# Texto de origem
┌──
Hoje é dia do
índio: e tem o que ser comemorado?
Alice Pataxó
seg., 19 de abril de 2021 4:00 - 4 minuto de leitura
O dia do índio é dia de lembrar que todo dia é dia
dos Povos Indígenas e que a luta destes é diária (Foto: Instagram/Alice Pataxó)
Certa vez, Ailton Krenak questionou em entrevista:
"Por que se comemora a presença do índio em território brasileiro, ou se
faz um esforço para que o índio seja lembrado e até exaltado a todo dia 19 de
abril se o índio incomoda tantos cidadãos brasileiros? Por que comemorar?".
E é desse questionamento que partiremos.
Como surgiu o dia do índio?
O dia do índio nasce do Congresso Indigenista
Interamericano em Abril de 1940, realizado em Patzcuaro no México. Participaram
os seguintes países, com seus representantes:
·
México: Luis Chavez Orozco, chefe do Departamento
de Assuntos Indígenas do México e coordenador do Congresso Interamericano.
·
Colombia: César Uribe Piedrahíta, um do delegados
oficiais;
·
Chile: Venancio Coñuepán Huenchual, ascendência
mapuche, deputado e ministro da República do Chile. Foi o diretor de Assuntos
Indígenas;
·
Bolivia: Antonio Díaz Villamil, escritor e
historiador; ocupou o cargo de Diretor Geral de Educação;
·
Brasil: Edgar Roquette Pinto, membro do Conselho
Nacional do Serviço de Proteção ao Índio (SPI); Equador: Pío Jaramillo Alvarado
e Víctor Gabriel Garcés;
·
Estados Unidos: John Collier e os antropólogos John
Cooper, Sophie Bledsoe Aberle e Matthew Stirling;
·
México: Además de Chávez Orozco, Moisés Sáenz
Garza, um dos promotores do encontro, secretário da Comissão Organizadora e
Vicente Lombardo Toledano, secretario da Confederação dos Trabalhadores do
México;
·
Panamá: Rubén Pérez Cantule, etnia cuna;
·
Peru: José Angel Escalante, presidente da delegação
peruana e ex-prefeito de Cuzco em 1919 e ministro da Justiça em 1930; Luis
Eduardo Valcárcel Vizcarra, antropólogo e pesquisador do pré-hispânico no Peru;
José Uriel García, educador peruano; José María Arguedas, escritor e
antropólogo.
└──
# Material extraído
┌──
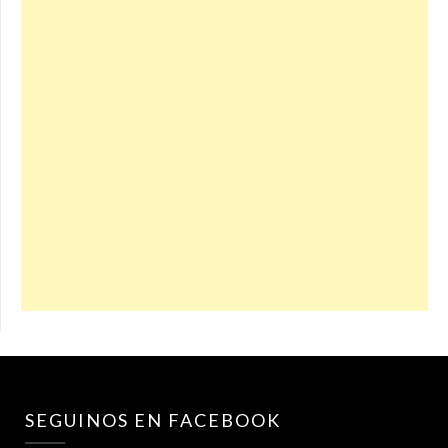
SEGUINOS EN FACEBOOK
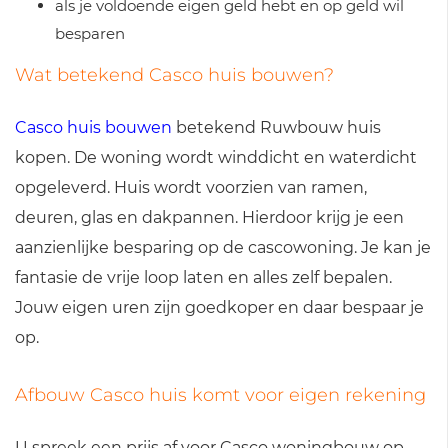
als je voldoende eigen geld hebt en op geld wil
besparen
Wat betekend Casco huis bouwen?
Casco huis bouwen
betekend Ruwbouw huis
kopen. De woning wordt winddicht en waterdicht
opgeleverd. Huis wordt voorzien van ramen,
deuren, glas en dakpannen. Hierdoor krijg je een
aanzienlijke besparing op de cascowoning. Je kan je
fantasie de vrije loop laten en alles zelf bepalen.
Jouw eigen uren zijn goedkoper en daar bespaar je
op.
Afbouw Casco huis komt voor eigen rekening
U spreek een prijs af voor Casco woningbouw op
└──
┌──
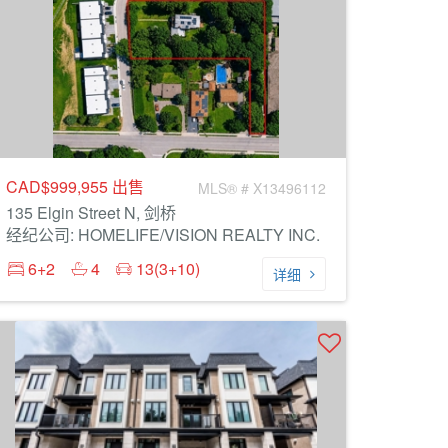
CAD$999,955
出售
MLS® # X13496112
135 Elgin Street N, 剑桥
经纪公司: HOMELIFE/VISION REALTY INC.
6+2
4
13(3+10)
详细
└──
# Tarefa 1
No texto sobre o dia do índio, quem representou o Brasil no Congresso Indigenista Interamericano?
# Tarefa 2
Retome o texto sobre o dia do índio no ponto em que ele termina e continue a escrita.

# Resposta 1
Edgar Roquette Pinto, membro do Conselho Nacional do Serviço de Proteção ao Índio (SPI).

# Resposta 2
A reunião de líderes políticos deixou os indígenas
desconfiados de que mais uma vez houvesse uma tentativa de aproximação sem
conversas envolvendo os povos, o que gerou um afastamento dos próprios
indígenas, que temiam pela segurança dos líderes indígenas, e em um primeiro
momento não toparam participar do evento.
Por
que dia 19 de abril?
Mas no dia 19 de abril, os indígenas aceitaram se
unir aos líderes políticos que estavam reunidos no México em busca da
participação por representatividade na tomada de decisões. Com a participação
indígena a partir daquela data, acordos foram feitos e a maioria dos países
presentes se comprometeu em acatar a luta por respeito e igualdade de direitos
dos Povos.
Quando se fala em respeito, se fala em respeito à
identidade e cultura, e estabelecer o dia do índio no dia 19 de abril foi um
marco para simbolizar esse acordo. Porém, apenas no dia 2 de junho de 1943,
três anos depois do acordo feito no México, o então presidente do Brasil,
Getúlio Vargas assinou o decreto nº 5.540, instaurando o dia 19 de Abril o dia
do “índio”.
Há
motivo para comemorar o dia do índio?
Então voltamos a pergunta: por que comemorar? Qual
motivo leva o Brasil a comemorar o dia do “índio”? Uma história fantasiosa.
Brasil afora, a população que se espalha pelos atuais 26 estados e Distrito
Federal pouco sabem sobre os Povos originários desta terra, pouco falam de sua
diversidade e luta, sequer sabem seus nomes, ou seu verdadeiros nomes, importante
dizer, em sua própria línguas.
Por que falamos índio diante de tanta diversidade
entre esses Povos? Diante da certeza de que esses são os donos da terra em que
hoje está o Brasil e não “índios” como imaginou Cabral desejando chegar a Índia
em 1500. Somos os Povos Indígenas, aqueles que habitam a terra antes de sua
colonização, aqueles que são diversos, em línguas, cores, culturas, espiritualidades
e sexualidades.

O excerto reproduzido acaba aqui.